The way of the Lord was set before the king, and the choice was the same as it always is—will it be life or will it be death. The king commanded Jeremiah not to tell this prophesy to anyone, and if the princes came to him to find out what it was, to withhold it from them. The king told Jeremiah to say that he was presenting a petition to the king, a petition that he not be made to return to his previous quarters. The princes did come and ask, and Jeremiah did not tell them what he had told the king. It was possible that the king might obey, but these men had proven they had no intention whatever of obeying. The truth for them would have been pearls before swine. So Jeremiah remained where he was until the day that Jerusalem was taken (38:14-28), the day that all his unheeded warnings were fulfilled.

It is worthy noting that cowards are frequently brave about distant dangers, like the Babylonians, precisely because they are afraid of near-by pressures, such as those that might come from courtiers and princes. Because Zedekiah was this kind of coward, he lived to see his sons executed in front of him, and all the words of the courageous prophet fulfilled.

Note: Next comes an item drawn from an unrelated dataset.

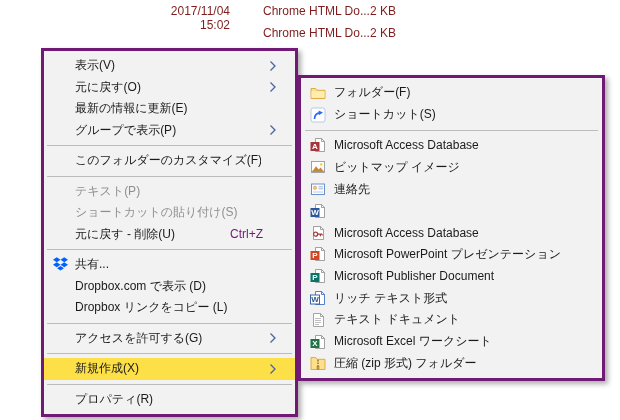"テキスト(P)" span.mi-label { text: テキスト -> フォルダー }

And at the end of his life, a profound patriot, he was carried away from his homeland to die in Egypt. As a prophet whose words had been confirmed many times over, his word was sought after the assassination of Gedaliah. The people promised that they would abide by what he said. But when Jeremiah told them to stay, they refused and fled to Egypt. They did so under the leadership, it says, of “all the proud men.” Judah was a smoldering ruin, and the hearts of men were still proud. And then, in Egypt, exiled there because Jeremiah had spoken the truth, the people who opposed Jeremiah, had the hardness of heart to maintain that they were in exile because they had not worshipped the queen of heaven, one of their idols, enough.

At the end of this story, we might be tempted to offer up a great lamentation for the prophet Jeremiah. His words were not believed by the hearers throughout the course of his entire life. But some believed, and certainly Jeremiah himself believed. And as we read through his prophecies, we come upon some of the most glorious words of hope to be found in all Scripture.

In Matthew 27:9, the thirty pieces of silver that were used to secure the treachery of Judas were subsequently used to buy a field called Akeldama. The price was given by Zechariah, but the glorious faith of Jeremiah is what is referred to. In the dark days of Judah’s trial, Jeremiah bought a field with silver, a testimony that the Jews would return, and would again buy and sell. They would return to the land, Jeremiah said, after seventy years. And business would return to normal, and their hearts would again return to their normal hardened state. One of the things they would buy and sell was their own Messiah, and then they would buy as sell a field with the returned blood money. Nothing ever changes, one might be tempted to think.

But Jeremiah knew better. Though thirty pieces of silver would buy the blood of the Messiah, and a little later, those same pieces of silver would buy a field for burying the homeless, the blood of the Messiah would itself buy the salvation of the world. The day would come, our faithful prophet said, when it would no longer be necessary for us to exhort one another, saying, Know the Lord. For the day is coming when all flesh will know the Lord, and the law will be written on our hearts and minds, and all our sins will be forgiven us. For all his grief, Jeremiah was the great prophet of hope.

Are we exasperated with those who did not believe him while he lived? But let us ask ourselves a more basic question. Do we believe him? Do we embrace his great hope—that the new covenant will deal with all the sinful wickedness of man? Do we believe the power of the gospel? Let us hear the word of the Lord, spoken by the prophet Jeremiah.

And they shall be my people, and I will be their God: And I will give them one heart, and one way, that they may fear me for ever, for the good of them, and of their children after them: And I will make an everlasting covenant with them, that I will not turn away from them, to do them good; but I will put my fear in their hearts, that they shall not depart from me (32:38-40).